Stored entries
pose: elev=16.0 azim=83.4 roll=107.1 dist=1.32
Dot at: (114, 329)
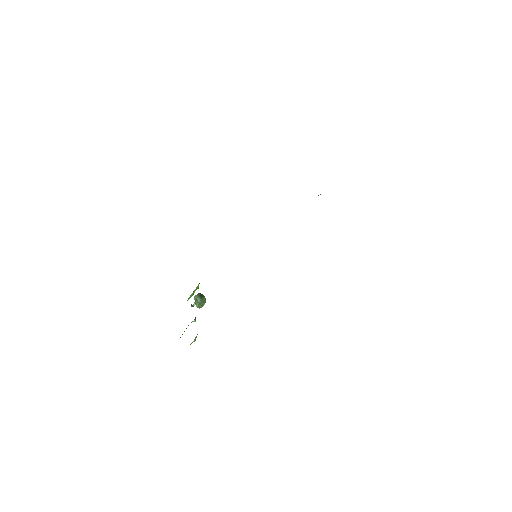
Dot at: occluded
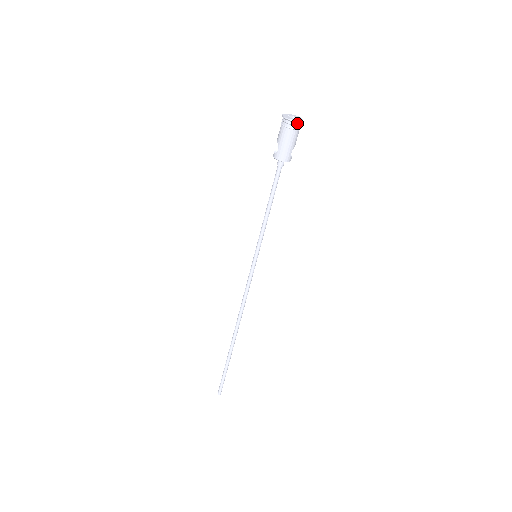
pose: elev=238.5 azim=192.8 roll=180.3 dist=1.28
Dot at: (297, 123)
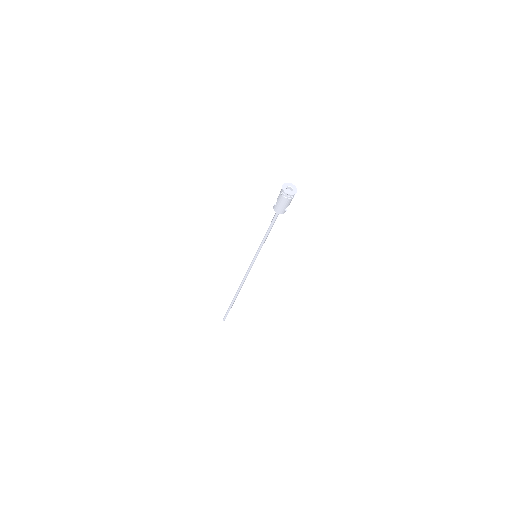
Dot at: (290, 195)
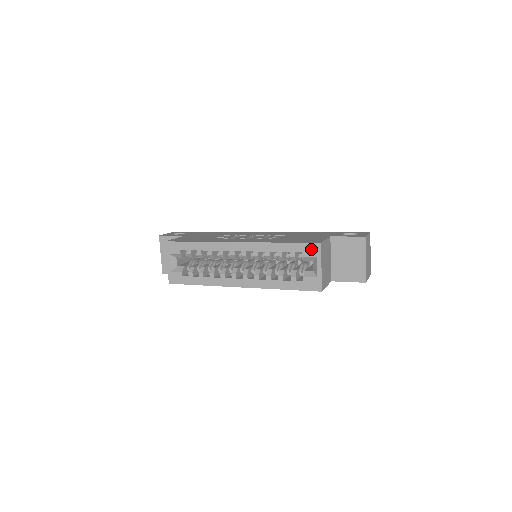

- **Brief**
Arrange every line of the rows above as a Markdown table with the columns No. and Line, numbering each line in order. Omit blank lines and the pictures.

- **Expected answer**
| No. | Line |
|---|---|
| 1 | pose: elev=16.0 azim=83.4 roll=107.1 dist=1.32 |
| 2 | Dot at: (114, 329) |
| 3 | Dot at: occluded |
| 4 | pose: elev=238.5 azim=192.8 roll=180.3 dist=1.28 |
| 5 | Dot at: (297, 123) |
| 6 | Dot at: (290, 195) |